Saturday, August 13, 2011

Nation Building: Indians Help US Corporations Evade Taxes


It's nice to know that "American Decline" does not mean an end to "American Ingenuity" or "American Scams." A case in point: the practice of using Indian tribes to evade employment taxes.
An Indian tribe creates a corporation owned by the Tribe. Its sole function is to hire employees and then "lease" those employees to other companies. Who hires the employees? Not the Tribe. Where do the employees work? Not on the reservation. Who do the employees work for? Formally, for the Tribe's company, but actually, the outside employer. It's as if Oracle said to its employees: "Okay, I want all of you to be formally employed by this outside entity. You'll still work here, and for me, but your paycheck will come from someone else."

Why do that? Because tribal corporation don't have to pay Federal Unemployment Tax on its employees, which is around six percent of the first slice of an employee's wages. So the company thus hoses the United States (and, secondarily, the states) for those taxes, which pay for unemployment benefits, and instead the employer and the Tribe keep for themselves (and then split) those taxes.
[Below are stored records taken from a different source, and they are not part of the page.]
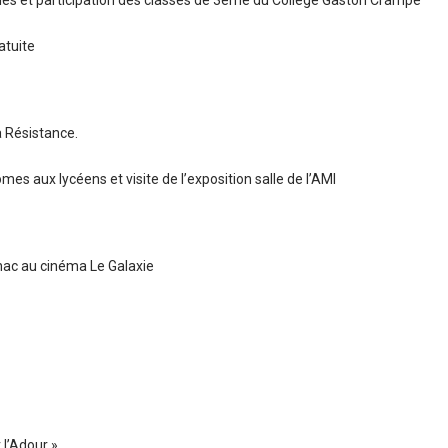
ipales et participation des classes de 3ème du Collège Gaston Crampe
atuite
 Résistance.
mes aux lycéens et visite de l’exposition salle de l’AMI
agnac au cinéma Le Galaxie
 l’Adour »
How much money can you make this way? Well, this case involves the Blue Lake Racharia, an Indian tribe in Humbolt County. How many members does it have? 53. How many "employees" did it have?

39,000.
Unsurprisingly, this found acceptance at the Ninth Circuit, which upheld this dodgy practice, applying a narrow interpretation of the tax code that they would never grant to an American tax payer.

The Ninth makes it sound pretty easy. You need some work-place rules (1 hour for lunch, no sex with underlings, etc. but, hey, since this is an Indian tribe anything goes, I guess). The Indians need to pay their (scoff) employees. They also need to be reimbursed for their (scoff) payroll expenses by the real employer. After that, you're ready to start dodging taxes.

Someone's going to have to explain to me how, if a company can dodge taxes so easily, they can't avoid other regulatory burdens as well. Why can't they put factories on reservations to avoid environmental regs, for example? The tribe will say this won't happen, that this was a narrow ruling on a tax issue. But, that's the principle at work here.